▶ [Consigne]
Répondez aux questions suivantes à partir de l'extrait sur la retraite de Russie :
(a) Combien d'individus les morceaux de squelettes contenus dans les poubelles noires représentent-ils ?
(b) Quand et où Olivier Dutour a-t-il rendu compte des nouvelles trouvailles ?
(c) Combien de personnes le passage de la Berezina a-t-il englouties, et en combien de temps ?

▶ [Extrait]

* * * * *

Deux scientifiques en blouse blanche sont assis au milieu d’un ramassis de poubelles noires, contenant les morceaux de squelettes de 3 269 individus. Ce n’est pas le début d’un film d’horreur, mais le commencement de grandes découvertes pour l’Histoire napoléonienne.
Olivier Dutour, professeur d’anthropologie à l’université de Marseille, a rendu compte des nouvelles trouvailles sur la grande retraite de Russie, jeudi 8 mai à l’Alliance française de Toronto. Et par la même occasion il s’attachait à démontrer le rôle que peut jouer la biologie moléculaire sur les sciences humaines.
Ils mangeaient leurs souliers, cuisaient leurs poux, s’asseyaient sur des empilements de camarades raides morts et décédaient accroupis, avec les dernières flammes du feu qui les animait. Les 650 000 soldats embourbés dans la campagne de Russie de Napoléon ont vécu la plus grande catastrophe militaire de l’époque.
Les faits historiques connus étaient déjà effroyables. Le passage de la Berezina, cette rivière infranchissable, engloutit en quelques jours plus de 20 000 personnes, et la rigueur de l’armée bonapartiste s’ajoutait aux rudesses de l’époque: les opérations se faisaient sans anesthésie et les soldats étaient tenus de rester placide, d’honorer l’empereur en fumant leur pipe pendant qu’on les débarrassait de leurs membres congelés.
La plupart du temps ils en mouraient, crachant leur pipe en terre qui se fracassait sur la glace du sol. Les expressions «c’est la berezina», pour exprimer une tragédie, et «casser sa pipe», pour signifier le décès, trouvent leur origine dans cette tragédie.
La biologie moléculaire a pourtant encore beaucoup de choses à apporter à ce fatras de cruautés. Récemment, les autorités lituaniennes ont rasé une zone militaire qui fut tour à tour bonapartiste, tsariste, soviétique puis nazie, et sont tombées nez à nez avec un charnier rempli de squelettes. Dans ce dialogue des empires et des invasions barbares, les fosses humaines ne manquent pas en Lituanie, mais celle-ci a quelque chose de rare: des doublons du XIXe siècle et des enseignes de l’armée de l’Empire français.

* * * * *

Entrées de données enregistrées
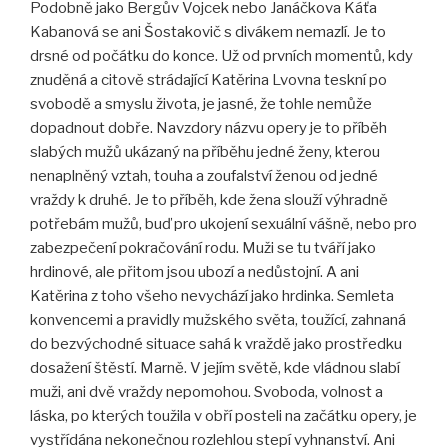
Podobně jako Bergův Vojcek nebo Janáčkova Káťa
Kabanová se ani Šostakovič s divákem nemazlí. Je to
drsné od počátku do konce. Už od prvních momentů, kdy
znuděná a citově strádající Katěrina Lvovna teskní po
svobodě a smyslu života, je jasné, že tohle nemůže
dopadnout dobře. Navzdory názvu opery je to příběh
slabých mužů ukázaný na příběhu jedné ženy, kterou
nenaplněný vztah, touha a zoufalství ženou od jedné
vraždy k druhé. Je to příběh, kde žena slouží výhradně
potřebám mužů, buď pro ukojení sexuální vášně, nebo pro
zabezpečení pokračování rodu. Muži se tu tváří jako
hrdinové, ale přitom jsou ubozí a nedůstojní. A ani
Katěrina z toho všeho nevychází jako hrdinka. Semleta
konvencemi a pravidly mužského světa, toužící, zahnaná
do bezvýchodné situace sahá k vraždě jako prostředku
dosažení štěstí. Marně. V jejím světě, kde vládnou slabí
muži, ani dvě vraždy nepomohou. Svoboda, volnost a
láska, po kterých toužila v obří posteli na začátku opery, je
vystřídána nekonečnou rozlehlou stepí vyhnanství. Ani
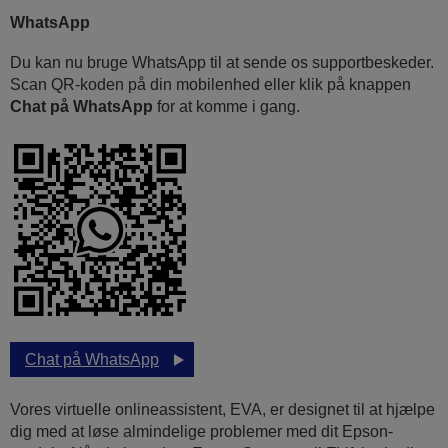
WhatsApp
Du kan nu bruge WhatsApp til at sende os supportbeskeder.
Scan QR-koden på din mobilenhed eller klik på knappen
Chat på WhatsApp
for at komme i gang.
Chat på WhatsApp
Vores virtuelle onlineassistent, EVA, er designet til at hjælpe
dig med at løse almindelige problemer med dit Epson-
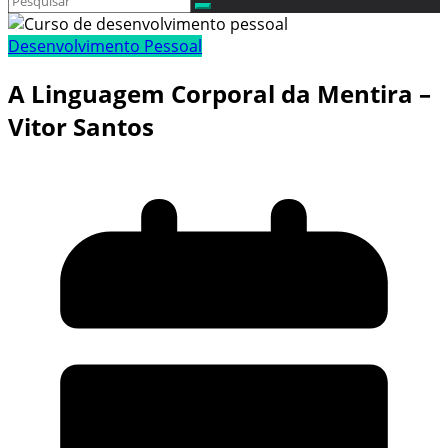
Desenvolvimento Pessoal
A Linguagem Corporal da Mentira –
Vitor Santos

* * * * *

▶ [Résultat]
(a) 3 269 individus.
(b) Le jeudi 8 mai, à l'Alliance française de Toronto.
(c) Plus de 20 000 personnes, en quelques jours.